Uit de inhoud van de notulen van de vergadering van 4 juli 2023 blijkt niet dat de besluitvoorstellen zijn besproken en in stemming zijn gebracht. De inhoud van de notulen onderstrepen de stelling van [verzoekers] dat de vergadering van de VvE is gesloten voordat de besluitvoorstellen in stemming zijn gebracht.
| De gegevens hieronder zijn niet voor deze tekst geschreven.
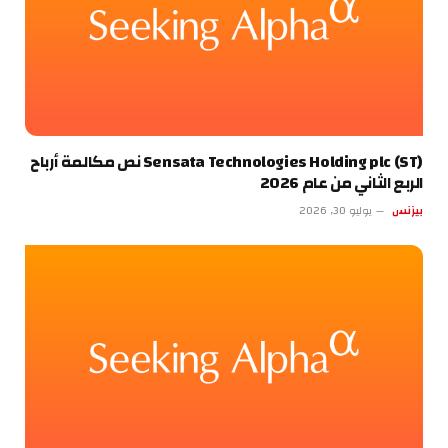
Sensata Technologies Holding plc (ST) نص مكالمة أرباح
الربع الثاني من عام 2026
بيزنس
يوليو 30, 2026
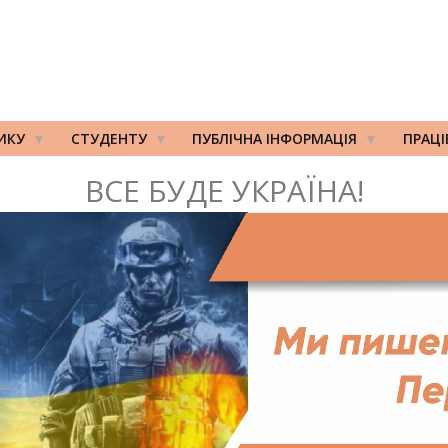
ИКУ
СТУДЕНТУ
ПУБЛІЧНА ІНФОРМАЦІЯ
ПРАЦ
ВСЕ БУДЕ УКРАЇНА!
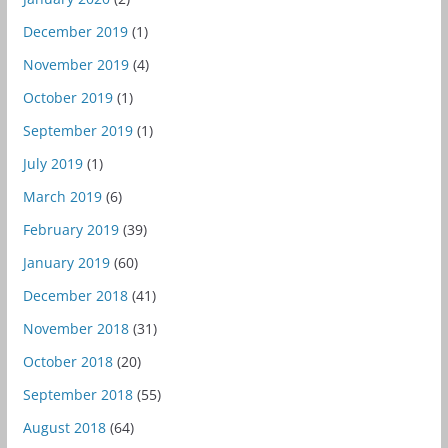
December 2019
(1)
November 2019
(4)
October 2019
(1)
September 2019
(1)
July 2019
(1)
March 2019
(6)
February 2019
(39)
January 2019
(60)
December 2018
(41)
November 2018
(31)
October 2018
(20)
September 2018
(55)
August 2018
(64)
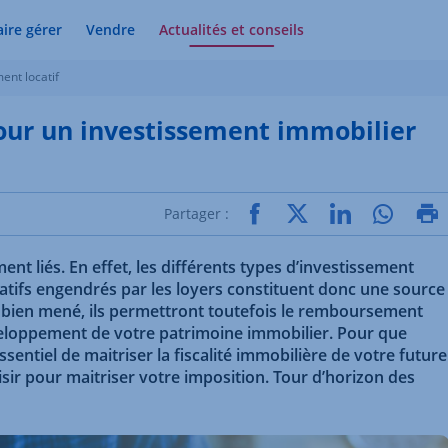
aire gérer
Vendre
Actualités et conseils
ent locatif
pour un investissement immobilier
Partager :
ent liés. En effet, les différents types d’investissement
catifs engendrés par les loyers constituent donc une source
 bien mené, ils permettront toutefois le remboursement
veloppement de votre patrimoine immobilier. Pour que
ssentiel de maitriser la fiscalité immobilière de votre future
isir pour maitriser votre imposition. Tour d’horizon des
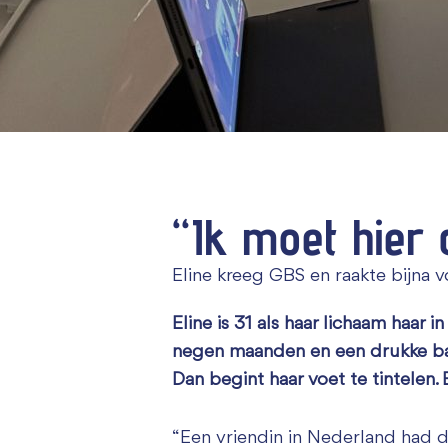
“Ik moet hier
Eline kreeg GBS en raakte bijna 
Eline is 31 als haar lichaam haar
negen maanden en een drukke baan
Dan begint haar voet te tintelen. 
“Een vriendin in Nederland had dez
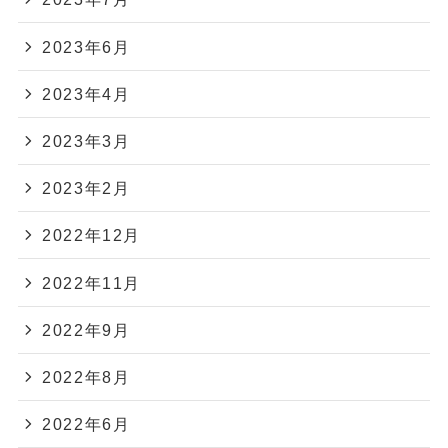
2023年6月
2023年4月
2023年3月
2023年2月
2022年12月
2022年11月
2022年9月
2022年8月
2022年6月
Dat betekent dat de vergadering van de VvE op 4 juli 2023 geen besluiten heeft genomen.
4.3.
De primair verzochte verklaring voor recht is daarom toewijsbaar.
4.4.
De VvE zal als de in het ongelijk gestelde partij worden veroordeeld in de proceskosten (inclusief nakosten). De proceskosten van [verzoekers] worden begroot op:
griffierecht € 128,00
salaris € 542,00
nakosten € 68,00
-----------------
totaal € 738,00

5.De beslissing

De kantonrechter
5.1.
verklaart voor recht dat de niet vastgestelde notulen althans het niet vastgestelde gespreksverslag van 4 juli 2023 geen besluit(en) belichamen dan wel belichaamt van (een orgaan van) de VvE,
5.2.
veroordeelt de VvE in de proceskosten van € 738,00, te betalen binnen veertien dagen na aanschrijving daartoe. Als de VvE niet tijdig aan de veroordeling voldoet en de beschikking daarna wordt betekend, dan moet de VvE ook de wettelijke/Btag kosten van betekening betalen,
5.3.
verklaart de kostenveroordeling uitvoerbaar bij voorraad.
Deze beschikking is gegeven door mr. L. van Berkum, kantonrechter, en in het openbaar uitgesproken op 15 maart 2024.